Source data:
'''
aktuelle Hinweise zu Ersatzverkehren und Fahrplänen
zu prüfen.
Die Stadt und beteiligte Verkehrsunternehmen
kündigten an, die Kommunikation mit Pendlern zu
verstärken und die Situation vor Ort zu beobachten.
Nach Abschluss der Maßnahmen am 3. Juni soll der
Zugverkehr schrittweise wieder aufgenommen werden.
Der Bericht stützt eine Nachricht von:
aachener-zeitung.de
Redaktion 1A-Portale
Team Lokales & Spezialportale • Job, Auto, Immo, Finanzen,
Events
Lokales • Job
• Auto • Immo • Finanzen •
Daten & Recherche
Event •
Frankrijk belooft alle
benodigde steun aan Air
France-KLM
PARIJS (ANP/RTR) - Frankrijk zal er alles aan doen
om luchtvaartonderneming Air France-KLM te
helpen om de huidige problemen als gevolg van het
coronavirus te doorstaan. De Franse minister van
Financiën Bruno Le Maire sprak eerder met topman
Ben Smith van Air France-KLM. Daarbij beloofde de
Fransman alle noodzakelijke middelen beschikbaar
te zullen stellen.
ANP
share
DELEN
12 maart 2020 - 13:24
'''
'''
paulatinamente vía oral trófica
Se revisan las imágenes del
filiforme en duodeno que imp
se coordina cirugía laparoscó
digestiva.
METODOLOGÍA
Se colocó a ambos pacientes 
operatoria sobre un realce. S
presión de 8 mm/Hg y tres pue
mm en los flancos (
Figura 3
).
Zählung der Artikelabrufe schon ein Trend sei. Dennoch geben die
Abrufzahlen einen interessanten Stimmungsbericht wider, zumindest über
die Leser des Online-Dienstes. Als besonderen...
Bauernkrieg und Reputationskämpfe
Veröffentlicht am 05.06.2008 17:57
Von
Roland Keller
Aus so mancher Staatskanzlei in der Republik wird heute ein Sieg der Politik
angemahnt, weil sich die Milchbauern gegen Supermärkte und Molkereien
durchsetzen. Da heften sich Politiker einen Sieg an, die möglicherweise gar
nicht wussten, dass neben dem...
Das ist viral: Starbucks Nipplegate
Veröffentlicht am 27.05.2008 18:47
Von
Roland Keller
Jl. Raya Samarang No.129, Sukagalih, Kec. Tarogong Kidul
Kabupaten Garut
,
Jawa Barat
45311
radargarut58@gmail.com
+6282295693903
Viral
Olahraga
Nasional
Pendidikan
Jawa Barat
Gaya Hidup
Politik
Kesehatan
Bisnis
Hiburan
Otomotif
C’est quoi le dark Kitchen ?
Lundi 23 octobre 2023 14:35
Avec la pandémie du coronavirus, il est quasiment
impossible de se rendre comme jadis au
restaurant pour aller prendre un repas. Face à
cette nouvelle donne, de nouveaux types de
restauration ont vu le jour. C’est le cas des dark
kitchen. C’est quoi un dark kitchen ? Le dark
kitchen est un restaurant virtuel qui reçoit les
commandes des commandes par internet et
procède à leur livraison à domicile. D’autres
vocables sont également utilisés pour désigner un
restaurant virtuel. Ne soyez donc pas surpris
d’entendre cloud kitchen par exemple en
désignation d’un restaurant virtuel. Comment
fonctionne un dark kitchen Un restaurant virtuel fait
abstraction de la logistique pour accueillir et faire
'''
Problem
Go line by line through the records and copy those that contain the word "quoi".

Response below
C’est quoi le dark Kitchen ?
kitchen. C’est quoi un dark kitchen ? Le dark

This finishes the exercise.